EXTRACT PROVIDED:
Showing posts with label John Lee Hancock. Show all posts
Showing posts with label John Lee Hancock. Show all posts

Saturday, February 6, 2021

Washingtons State: THE LITTLE THINGS
and MALCOLM & MARIE

No Denzel Washington movie is all bad because, no matter what, at least it has Denzel Washington in it. His latest, The Little Things, tests the thesis a little. It is a slow, dreary murder mystery that’s yet another movie of cops with flashlights tromping around scenes in which corpses of young women are splayed out surrounded by inscrutable clues and a stringy-haired creeper lurks in the margins as the obvious suspect—or is he? The thing is a procession of cliches — interrogation scenes, press conferences, stakeouts, cat-and-mouse games, solemn autopsies, and crime scene photography, and all the while detectives frown and sigh and triangulate — propped up by workmanlike filmmaking craft from John Lee Hancock (The Blind Side) with nary a surprise. Even the twists arrive with a dull thunk as the plot gears turn.

EXERCISES:
[1] Based on the movie review, decide whether each statement is true. Answer yes or no, and quote the exact words that decide it. (a) The review calls The Little Things a fast-paced murder mystery. (b) The review counts stakeouts among the film's cliches. (c) The review says The Little Things is Denzel Washington's latest movie.
[2] Extract the passage from the movie review starting at "No Denzel Washington" and ending at "plot gears turn.", copying it word for word.
The records are separate material, not part of the movie review.

Dataset items

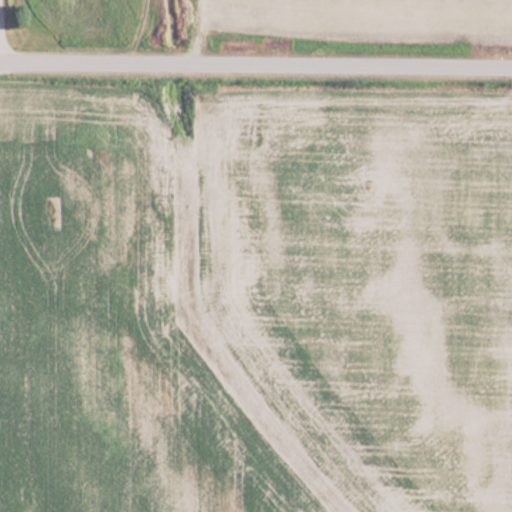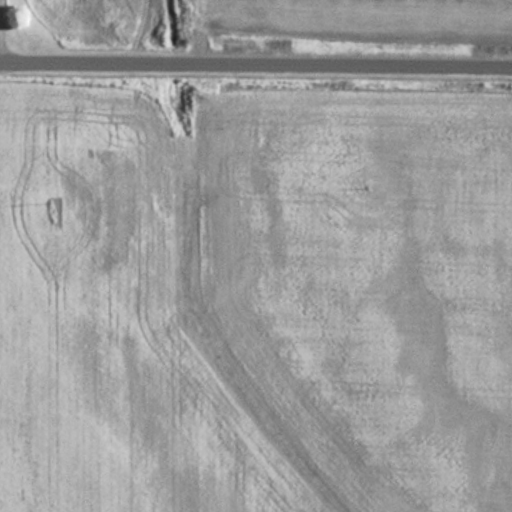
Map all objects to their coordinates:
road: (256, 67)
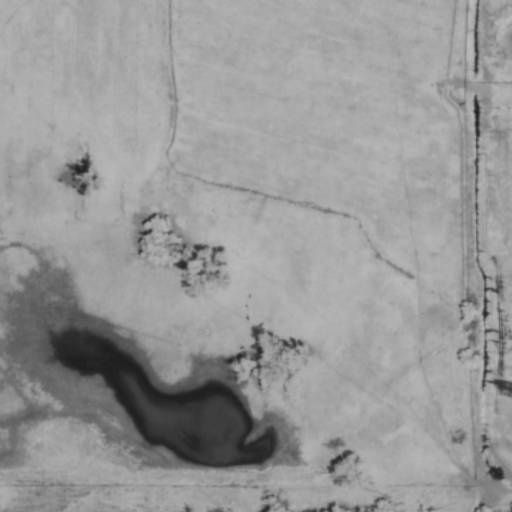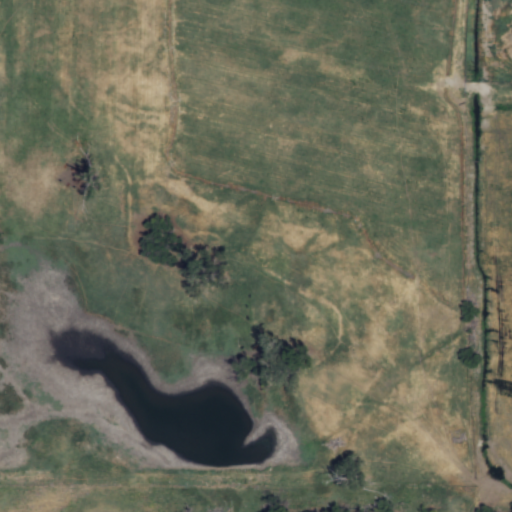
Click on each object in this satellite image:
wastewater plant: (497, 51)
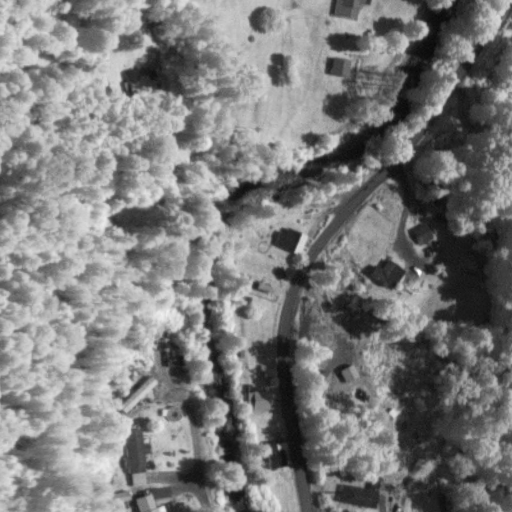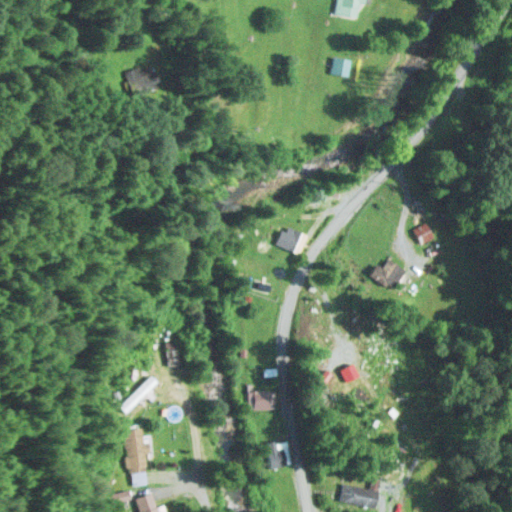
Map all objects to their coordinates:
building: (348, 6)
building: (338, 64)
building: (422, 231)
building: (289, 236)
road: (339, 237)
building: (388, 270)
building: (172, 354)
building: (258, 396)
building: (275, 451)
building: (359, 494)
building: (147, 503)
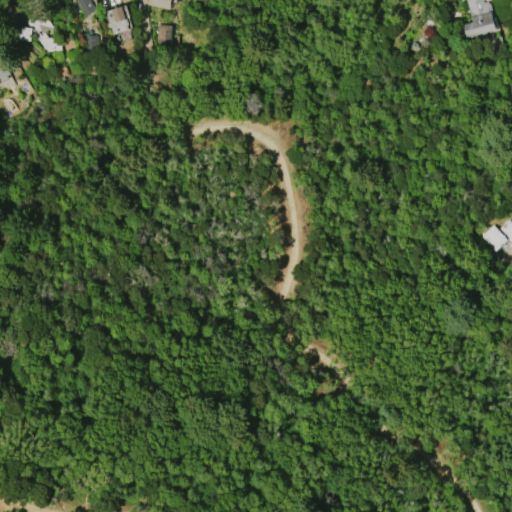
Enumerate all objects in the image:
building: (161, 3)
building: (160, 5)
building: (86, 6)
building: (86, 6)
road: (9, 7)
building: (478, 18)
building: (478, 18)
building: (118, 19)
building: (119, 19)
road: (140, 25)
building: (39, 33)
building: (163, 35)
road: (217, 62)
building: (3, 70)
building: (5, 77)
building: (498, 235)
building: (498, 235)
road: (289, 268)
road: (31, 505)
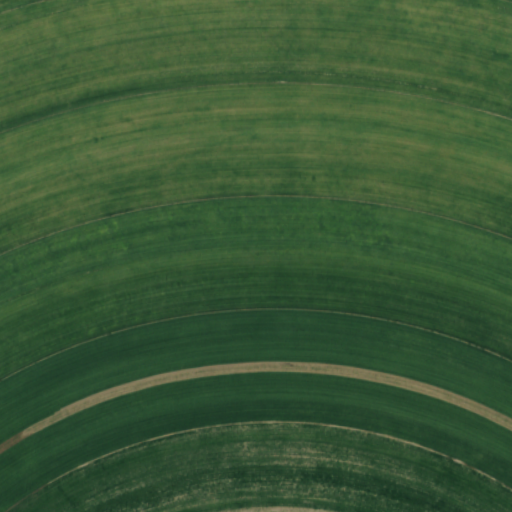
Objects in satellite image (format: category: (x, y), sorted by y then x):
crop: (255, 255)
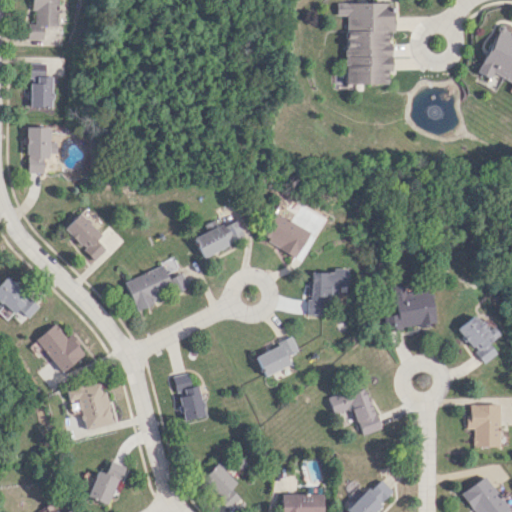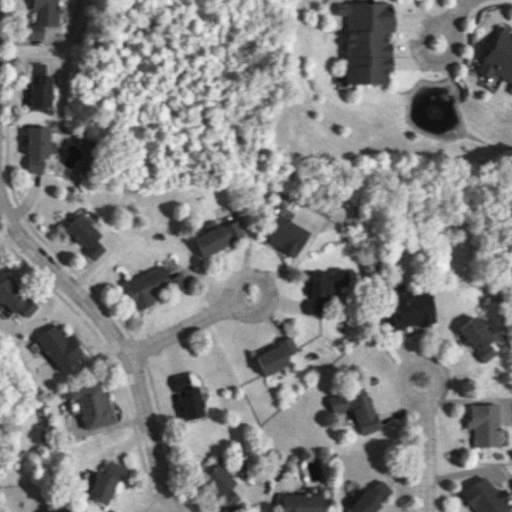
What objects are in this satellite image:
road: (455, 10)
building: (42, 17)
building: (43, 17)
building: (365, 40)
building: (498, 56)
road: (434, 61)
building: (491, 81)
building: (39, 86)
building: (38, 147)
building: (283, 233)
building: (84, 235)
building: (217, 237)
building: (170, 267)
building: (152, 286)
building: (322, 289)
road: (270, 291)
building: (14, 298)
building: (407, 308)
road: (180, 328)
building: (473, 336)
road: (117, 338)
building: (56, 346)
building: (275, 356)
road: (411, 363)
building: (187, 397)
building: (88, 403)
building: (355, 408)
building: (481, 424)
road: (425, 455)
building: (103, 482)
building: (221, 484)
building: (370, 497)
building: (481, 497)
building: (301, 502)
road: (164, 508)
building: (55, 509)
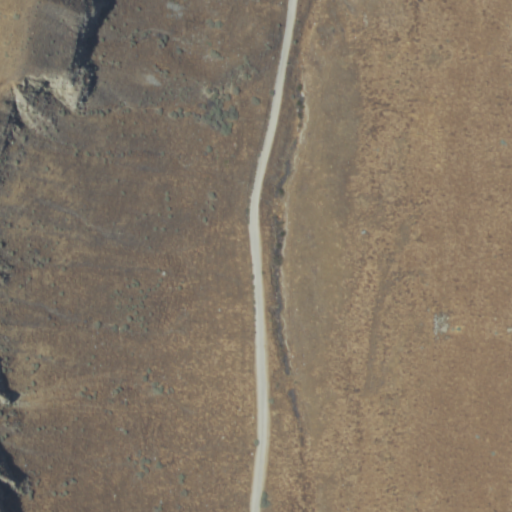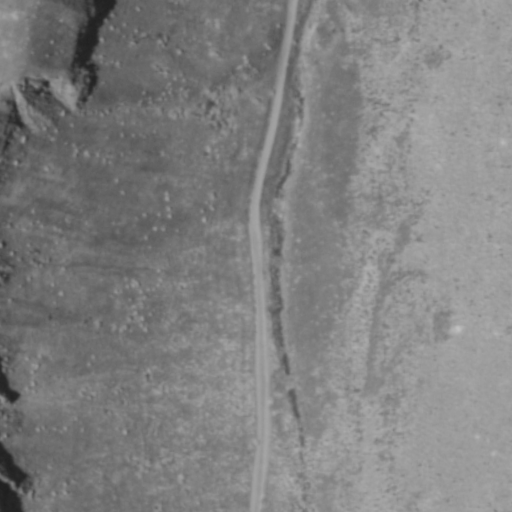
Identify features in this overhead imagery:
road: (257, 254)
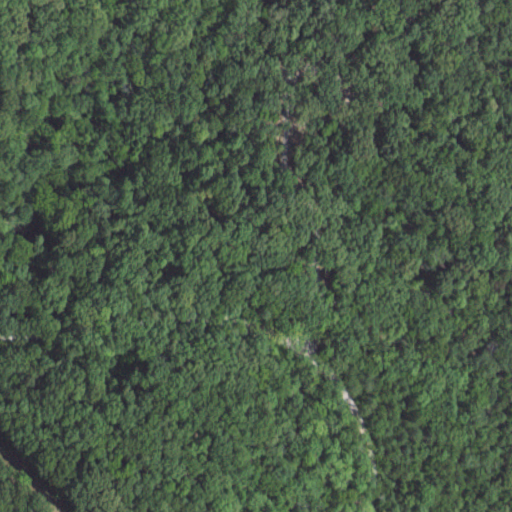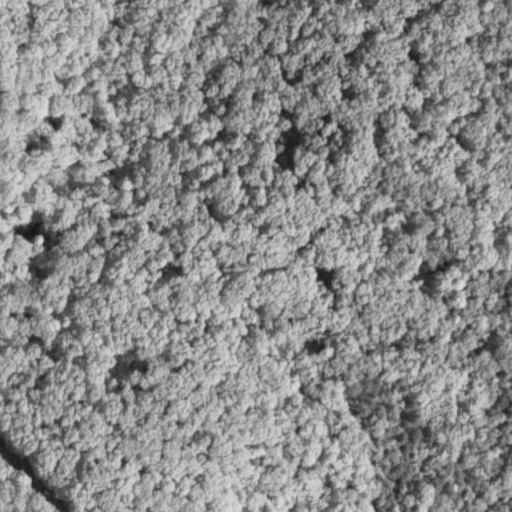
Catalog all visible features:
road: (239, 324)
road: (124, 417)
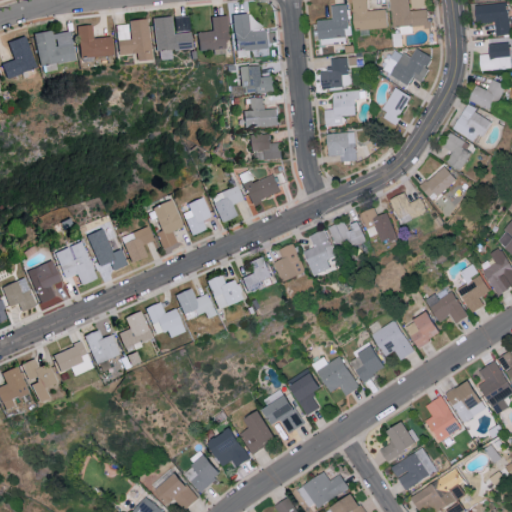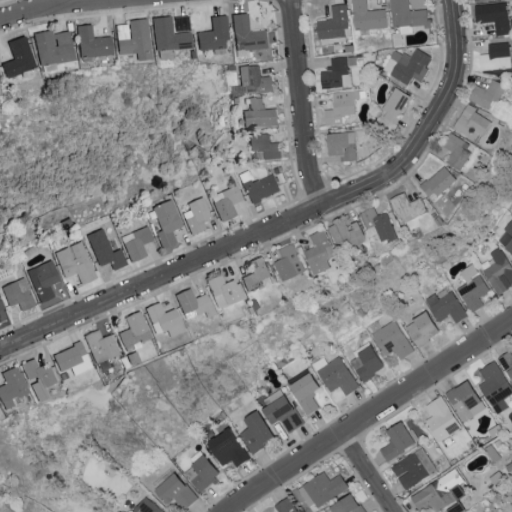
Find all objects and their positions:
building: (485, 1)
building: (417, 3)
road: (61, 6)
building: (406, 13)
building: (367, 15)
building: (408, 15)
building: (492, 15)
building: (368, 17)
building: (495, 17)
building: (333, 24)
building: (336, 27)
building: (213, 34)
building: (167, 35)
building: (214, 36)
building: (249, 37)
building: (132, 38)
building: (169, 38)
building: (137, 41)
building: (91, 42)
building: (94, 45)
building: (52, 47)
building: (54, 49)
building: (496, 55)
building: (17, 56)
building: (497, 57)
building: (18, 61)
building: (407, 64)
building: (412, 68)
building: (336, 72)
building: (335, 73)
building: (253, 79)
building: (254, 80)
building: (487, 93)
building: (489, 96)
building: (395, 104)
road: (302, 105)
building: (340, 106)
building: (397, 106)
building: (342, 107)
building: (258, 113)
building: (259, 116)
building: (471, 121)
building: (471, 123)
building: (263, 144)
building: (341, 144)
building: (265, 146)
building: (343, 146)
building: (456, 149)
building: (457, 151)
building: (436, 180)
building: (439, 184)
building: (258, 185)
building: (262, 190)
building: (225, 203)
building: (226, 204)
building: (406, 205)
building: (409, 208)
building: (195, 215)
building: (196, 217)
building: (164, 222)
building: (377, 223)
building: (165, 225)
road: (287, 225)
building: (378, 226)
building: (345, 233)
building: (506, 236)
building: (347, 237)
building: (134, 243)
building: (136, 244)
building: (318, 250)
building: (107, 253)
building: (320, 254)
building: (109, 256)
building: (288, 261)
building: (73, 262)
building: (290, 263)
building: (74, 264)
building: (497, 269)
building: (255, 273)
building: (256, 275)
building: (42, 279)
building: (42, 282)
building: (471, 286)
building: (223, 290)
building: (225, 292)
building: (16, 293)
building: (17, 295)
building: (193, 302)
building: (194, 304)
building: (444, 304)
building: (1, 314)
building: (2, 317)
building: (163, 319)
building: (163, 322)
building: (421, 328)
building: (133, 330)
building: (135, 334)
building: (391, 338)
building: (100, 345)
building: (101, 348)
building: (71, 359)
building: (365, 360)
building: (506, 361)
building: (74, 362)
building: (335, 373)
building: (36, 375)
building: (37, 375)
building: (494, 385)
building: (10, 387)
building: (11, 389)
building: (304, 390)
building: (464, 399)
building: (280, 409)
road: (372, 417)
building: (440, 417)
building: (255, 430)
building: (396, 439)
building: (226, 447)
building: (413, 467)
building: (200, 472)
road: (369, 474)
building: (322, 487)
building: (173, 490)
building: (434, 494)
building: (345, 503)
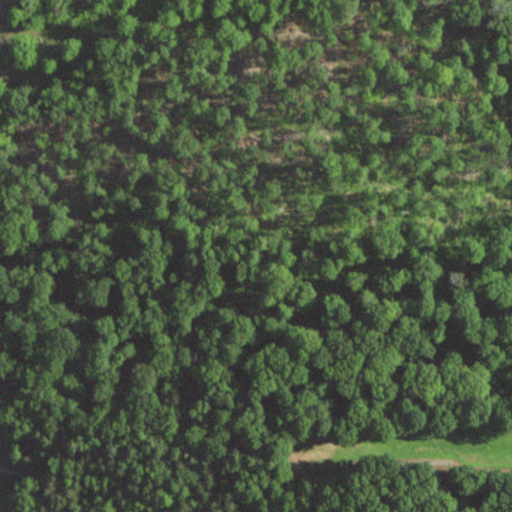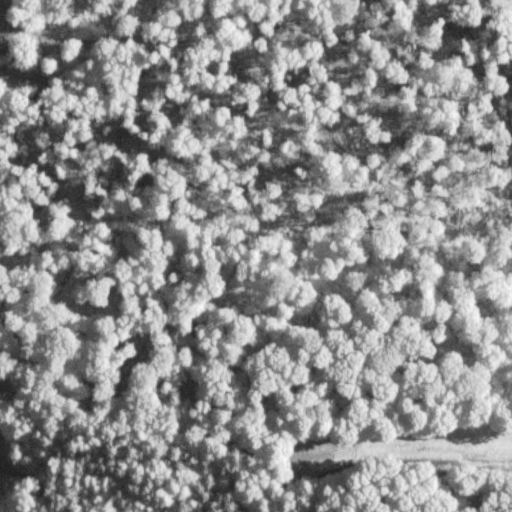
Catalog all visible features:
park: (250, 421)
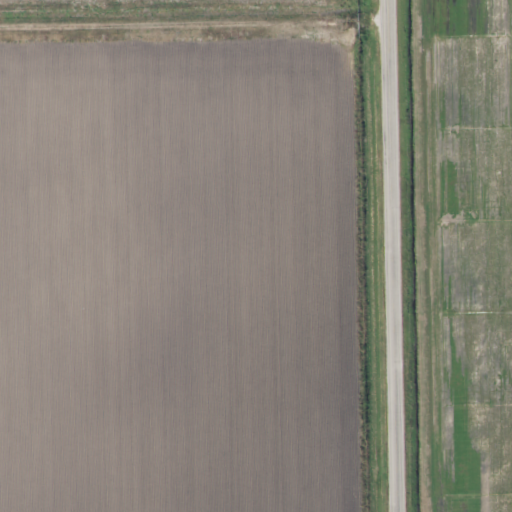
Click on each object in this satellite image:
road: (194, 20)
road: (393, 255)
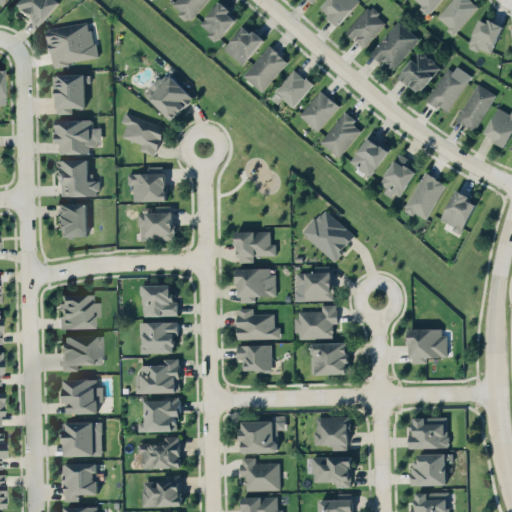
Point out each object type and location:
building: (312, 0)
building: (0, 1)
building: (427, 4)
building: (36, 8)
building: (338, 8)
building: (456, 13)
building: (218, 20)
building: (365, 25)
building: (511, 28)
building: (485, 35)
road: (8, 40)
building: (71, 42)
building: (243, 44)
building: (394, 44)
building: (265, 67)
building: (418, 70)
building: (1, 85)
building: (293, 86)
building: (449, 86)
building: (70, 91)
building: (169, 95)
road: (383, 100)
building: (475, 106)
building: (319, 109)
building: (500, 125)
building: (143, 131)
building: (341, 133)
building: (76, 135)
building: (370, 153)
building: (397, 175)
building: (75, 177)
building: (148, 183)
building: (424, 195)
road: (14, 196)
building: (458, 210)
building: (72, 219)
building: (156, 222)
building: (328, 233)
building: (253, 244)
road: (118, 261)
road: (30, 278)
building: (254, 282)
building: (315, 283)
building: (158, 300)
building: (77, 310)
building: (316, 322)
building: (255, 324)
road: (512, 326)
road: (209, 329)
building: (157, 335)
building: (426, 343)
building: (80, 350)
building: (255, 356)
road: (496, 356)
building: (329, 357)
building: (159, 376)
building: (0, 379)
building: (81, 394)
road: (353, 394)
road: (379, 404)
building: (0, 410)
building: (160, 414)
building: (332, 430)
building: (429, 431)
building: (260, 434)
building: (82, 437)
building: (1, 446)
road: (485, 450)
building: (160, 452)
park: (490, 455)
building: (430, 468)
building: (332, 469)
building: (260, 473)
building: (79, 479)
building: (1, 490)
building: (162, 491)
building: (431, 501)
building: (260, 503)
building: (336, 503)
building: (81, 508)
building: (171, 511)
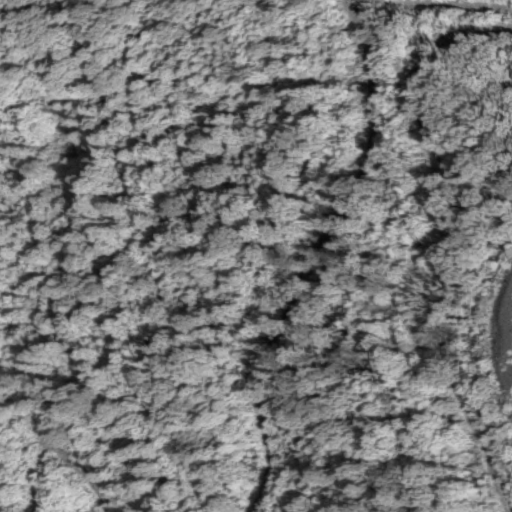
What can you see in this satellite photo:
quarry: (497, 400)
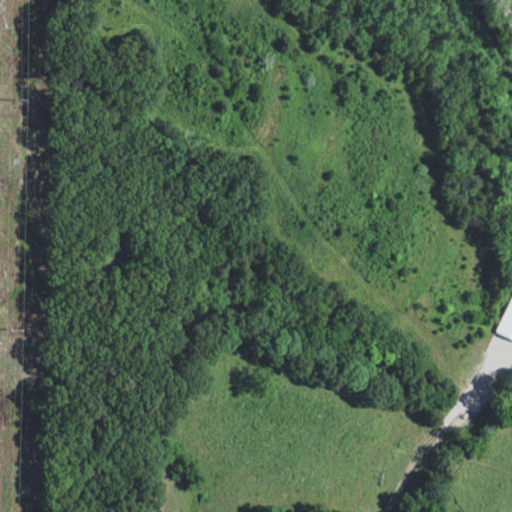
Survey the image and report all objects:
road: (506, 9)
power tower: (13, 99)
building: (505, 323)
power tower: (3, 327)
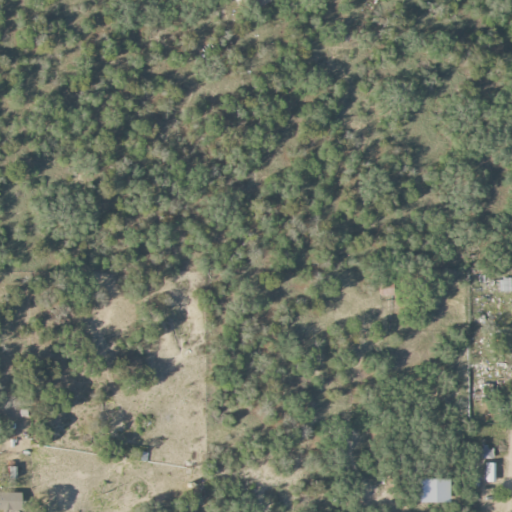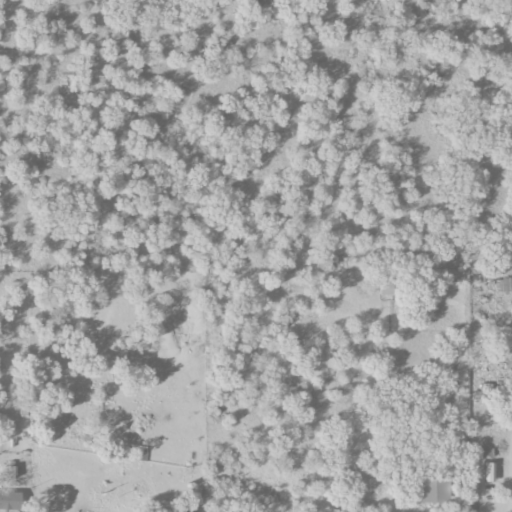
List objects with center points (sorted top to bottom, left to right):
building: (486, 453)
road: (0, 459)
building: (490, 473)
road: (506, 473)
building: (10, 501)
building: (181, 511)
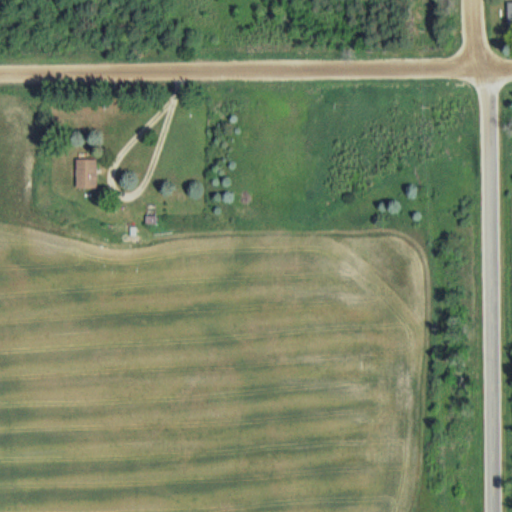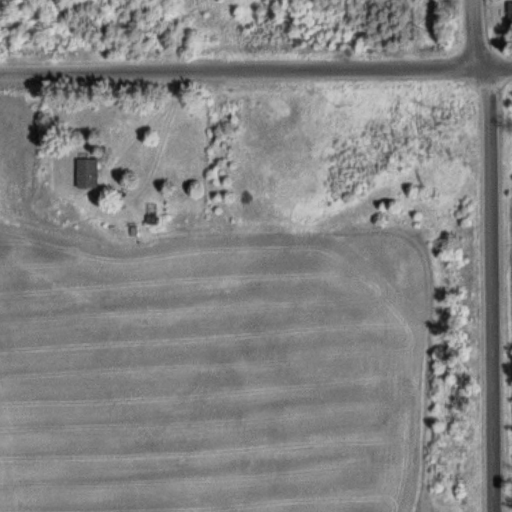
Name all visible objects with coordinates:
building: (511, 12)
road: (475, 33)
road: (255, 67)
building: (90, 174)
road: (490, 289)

ANSWERS TO THE PROBLEMS:
[1]
(a) No: "It is a slow, dreary murder mystery"
(b) Yes: "The thing is a procession of cliches — interrogation scenes, press conferences, stakeouts"
(c) Yes: "His latest, The Little Things, tests the thesis a little."

[2]
No Denzel Washington movie is all bad because, no matter what, at least it has Denzel Washington in it. His latest, The Little Things, tests the thesis a little. It is a slow, dreary murder mystery that’s yet another movie of cops with flashlights tromping around scenes in which corpses of young women are splayed out surrounded by inscrutable clues and a stringy-haired creeper lurks in the margins as the obvious suspect—or is he? The thing is a procession of cliches — interrogation scenes, press conferences, stakeouts, cat-and-mouse games, solemn autopsies, and crime scene photography, and all the while detectives frown and sigh and triangulate — propped up by workmanlike filmmaking craft from John Lee Hancock (The Blind Side) with nary a surprise. Even the twists arrive with a dull thunk as the plot gears turn.